# Looking for land in the marysville ca to grass valley area



## MATTL (Dec 9, 2016)

So i got another job in the location im looking for 4+acr with a trailer on it or house im looking for land in the marysville ca to grass valley to wheatland area

rental is fine but prefer something in the 60k range if possible appreciate it


----------



## Hitch (Oct 19, 2016)

We purchased land in Brownsville last year. There are a lot of communities up Marysville Rd. off Hwy. 20. See Diana Moore at Sunwest Real Estate. Tell her what your looking for and she'll give you a list of places to check out. That's what we did. There are a lot properties in a wide range of listing prices depending what you want.

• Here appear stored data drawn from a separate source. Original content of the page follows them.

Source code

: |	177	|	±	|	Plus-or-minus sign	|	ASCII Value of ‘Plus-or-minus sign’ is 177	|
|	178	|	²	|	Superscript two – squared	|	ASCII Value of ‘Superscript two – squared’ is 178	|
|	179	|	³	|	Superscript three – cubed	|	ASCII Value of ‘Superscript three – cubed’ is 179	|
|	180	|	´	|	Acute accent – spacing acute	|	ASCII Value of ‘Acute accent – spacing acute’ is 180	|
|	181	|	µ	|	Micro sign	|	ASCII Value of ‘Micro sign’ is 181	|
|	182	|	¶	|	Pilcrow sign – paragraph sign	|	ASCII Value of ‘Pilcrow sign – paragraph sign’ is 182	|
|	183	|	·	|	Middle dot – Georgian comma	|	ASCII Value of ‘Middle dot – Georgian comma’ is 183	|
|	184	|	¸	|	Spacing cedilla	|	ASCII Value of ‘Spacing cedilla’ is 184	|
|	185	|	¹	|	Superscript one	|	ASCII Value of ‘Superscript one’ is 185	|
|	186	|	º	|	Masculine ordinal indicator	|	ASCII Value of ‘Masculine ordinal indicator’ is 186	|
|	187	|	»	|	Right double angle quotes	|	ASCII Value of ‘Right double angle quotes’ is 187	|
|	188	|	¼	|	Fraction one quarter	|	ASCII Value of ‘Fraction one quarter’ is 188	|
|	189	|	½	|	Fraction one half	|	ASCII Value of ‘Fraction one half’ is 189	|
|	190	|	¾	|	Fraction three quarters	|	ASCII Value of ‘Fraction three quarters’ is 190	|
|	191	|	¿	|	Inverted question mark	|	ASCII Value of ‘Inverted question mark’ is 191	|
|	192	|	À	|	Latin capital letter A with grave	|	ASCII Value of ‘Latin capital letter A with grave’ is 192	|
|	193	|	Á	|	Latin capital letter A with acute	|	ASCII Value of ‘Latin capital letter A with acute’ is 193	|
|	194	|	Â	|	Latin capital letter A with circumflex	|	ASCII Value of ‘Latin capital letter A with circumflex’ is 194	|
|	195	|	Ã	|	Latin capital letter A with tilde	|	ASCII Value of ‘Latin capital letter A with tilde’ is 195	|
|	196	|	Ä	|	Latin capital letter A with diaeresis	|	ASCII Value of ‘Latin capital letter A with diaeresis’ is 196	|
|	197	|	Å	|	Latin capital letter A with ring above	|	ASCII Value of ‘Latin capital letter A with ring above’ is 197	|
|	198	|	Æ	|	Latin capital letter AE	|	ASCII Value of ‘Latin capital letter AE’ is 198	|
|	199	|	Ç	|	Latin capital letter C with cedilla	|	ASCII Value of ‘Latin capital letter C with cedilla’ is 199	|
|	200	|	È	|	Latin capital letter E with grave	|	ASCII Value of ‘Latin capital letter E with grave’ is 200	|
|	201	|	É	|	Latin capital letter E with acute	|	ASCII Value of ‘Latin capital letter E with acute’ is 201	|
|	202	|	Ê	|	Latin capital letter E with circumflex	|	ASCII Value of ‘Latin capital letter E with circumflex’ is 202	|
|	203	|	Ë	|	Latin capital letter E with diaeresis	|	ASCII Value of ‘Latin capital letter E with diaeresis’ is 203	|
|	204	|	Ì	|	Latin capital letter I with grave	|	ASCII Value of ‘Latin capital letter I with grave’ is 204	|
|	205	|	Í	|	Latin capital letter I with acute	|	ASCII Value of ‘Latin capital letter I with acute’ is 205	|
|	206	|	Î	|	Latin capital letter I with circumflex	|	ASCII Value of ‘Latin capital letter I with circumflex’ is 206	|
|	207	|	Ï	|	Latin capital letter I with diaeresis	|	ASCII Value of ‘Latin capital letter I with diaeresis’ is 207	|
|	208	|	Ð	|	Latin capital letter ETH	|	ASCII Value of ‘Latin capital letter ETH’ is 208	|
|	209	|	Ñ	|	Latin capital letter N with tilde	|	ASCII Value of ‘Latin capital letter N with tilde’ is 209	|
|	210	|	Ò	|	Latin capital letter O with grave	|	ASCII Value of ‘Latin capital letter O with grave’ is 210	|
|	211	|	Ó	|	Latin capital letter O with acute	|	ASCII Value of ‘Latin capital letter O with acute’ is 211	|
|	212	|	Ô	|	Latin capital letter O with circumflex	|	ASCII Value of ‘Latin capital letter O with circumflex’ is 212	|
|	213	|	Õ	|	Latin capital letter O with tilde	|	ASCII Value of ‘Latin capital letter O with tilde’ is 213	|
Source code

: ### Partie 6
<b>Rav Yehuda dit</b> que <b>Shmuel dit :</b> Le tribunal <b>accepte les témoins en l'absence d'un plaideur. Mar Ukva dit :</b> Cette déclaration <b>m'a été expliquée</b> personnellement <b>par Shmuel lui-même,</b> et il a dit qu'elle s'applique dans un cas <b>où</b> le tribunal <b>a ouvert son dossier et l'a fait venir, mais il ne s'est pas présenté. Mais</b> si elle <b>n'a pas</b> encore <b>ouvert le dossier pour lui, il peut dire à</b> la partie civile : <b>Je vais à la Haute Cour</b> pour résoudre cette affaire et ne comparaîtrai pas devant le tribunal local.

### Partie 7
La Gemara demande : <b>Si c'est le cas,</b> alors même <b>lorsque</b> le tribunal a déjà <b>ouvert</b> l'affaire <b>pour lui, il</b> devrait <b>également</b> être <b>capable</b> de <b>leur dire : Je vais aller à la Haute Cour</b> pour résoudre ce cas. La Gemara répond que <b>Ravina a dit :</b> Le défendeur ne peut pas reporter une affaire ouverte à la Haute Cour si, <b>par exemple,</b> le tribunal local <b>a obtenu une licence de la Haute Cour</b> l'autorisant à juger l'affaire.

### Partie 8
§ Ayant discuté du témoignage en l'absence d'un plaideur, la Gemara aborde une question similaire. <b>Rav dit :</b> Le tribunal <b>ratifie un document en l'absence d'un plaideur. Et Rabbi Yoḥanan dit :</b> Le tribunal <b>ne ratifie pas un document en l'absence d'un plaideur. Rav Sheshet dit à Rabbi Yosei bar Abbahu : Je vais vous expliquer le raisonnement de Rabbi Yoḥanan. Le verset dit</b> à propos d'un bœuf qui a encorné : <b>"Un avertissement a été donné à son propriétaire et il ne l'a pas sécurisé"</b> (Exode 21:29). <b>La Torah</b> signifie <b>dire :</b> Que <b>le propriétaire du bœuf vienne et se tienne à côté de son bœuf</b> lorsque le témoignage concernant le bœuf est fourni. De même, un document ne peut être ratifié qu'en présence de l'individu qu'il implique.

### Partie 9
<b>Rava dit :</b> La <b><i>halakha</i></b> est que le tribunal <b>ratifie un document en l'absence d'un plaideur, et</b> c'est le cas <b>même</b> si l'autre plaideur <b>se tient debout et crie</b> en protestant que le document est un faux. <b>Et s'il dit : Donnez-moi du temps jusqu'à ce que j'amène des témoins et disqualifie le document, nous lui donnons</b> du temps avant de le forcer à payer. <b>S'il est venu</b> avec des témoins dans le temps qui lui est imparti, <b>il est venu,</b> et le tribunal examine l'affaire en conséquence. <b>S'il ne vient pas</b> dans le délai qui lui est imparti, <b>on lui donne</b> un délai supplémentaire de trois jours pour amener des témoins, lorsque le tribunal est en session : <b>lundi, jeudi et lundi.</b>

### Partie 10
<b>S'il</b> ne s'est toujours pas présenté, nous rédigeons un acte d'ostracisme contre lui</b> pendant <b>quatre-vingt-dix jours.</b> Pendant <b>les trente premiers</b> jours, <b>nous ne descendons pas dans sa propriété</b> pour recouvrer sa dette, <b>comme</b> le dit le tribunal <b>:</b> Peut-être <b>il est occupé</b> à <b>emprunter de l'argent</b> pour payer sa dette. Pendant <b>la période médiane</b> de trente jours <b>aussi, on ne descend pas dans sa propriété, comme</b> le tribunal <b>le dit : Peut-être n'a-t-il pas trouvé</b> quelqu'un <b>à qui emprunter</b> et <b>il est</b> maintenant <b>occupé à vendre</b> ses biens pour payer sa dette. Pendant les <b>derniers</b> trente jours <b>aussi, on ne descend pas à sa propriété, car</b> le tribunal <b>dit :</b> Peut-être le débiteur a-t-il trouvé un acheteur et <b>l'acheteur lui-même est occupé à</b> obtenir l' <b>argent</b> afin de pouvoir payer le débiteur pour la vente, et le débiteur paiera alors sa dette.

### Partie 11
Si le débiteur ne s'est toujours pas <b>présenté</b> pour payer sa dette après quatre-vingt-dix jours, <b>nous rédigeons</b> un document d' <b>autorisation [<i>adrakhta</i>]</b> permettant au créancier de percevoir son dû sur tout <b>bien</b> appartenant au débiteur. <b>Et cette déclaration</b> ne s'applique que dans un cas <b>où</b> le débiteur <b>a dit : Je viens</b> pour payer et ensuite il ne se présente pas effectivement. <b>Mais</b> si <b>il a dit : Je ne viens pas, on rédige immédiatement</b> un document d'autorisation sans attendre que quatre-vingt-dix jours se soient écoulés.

I will say prices are rising as more marijuana growers are buying up land. Although it's like that everywhere pot has been legalized.


----------



## MATTL (Dec 9, 2016)

Hitch said:


> We purchased land in Brownsville last year. There are a lot of communities up Marysville Rd. off Hwy. 20. See Diana Moore at Sunwest Real Estate. Tell her what your looking for and she'll give you a list of places to check out. That's what we did. There are a lot properties in a wide range of listing prices depending what you want. I will say prices are rising as more marijuana growers are buying up land. Although it's like that everywhere pot has been legalized.


thanks for the reply can you pm me her number if possible appreciate it.


----------



## Hitch (Oct 19, 2016)

MATTL said:


> thanks for the reply can you pm me her number if possible appreciate it.


http://sunwestrealestate.com


----------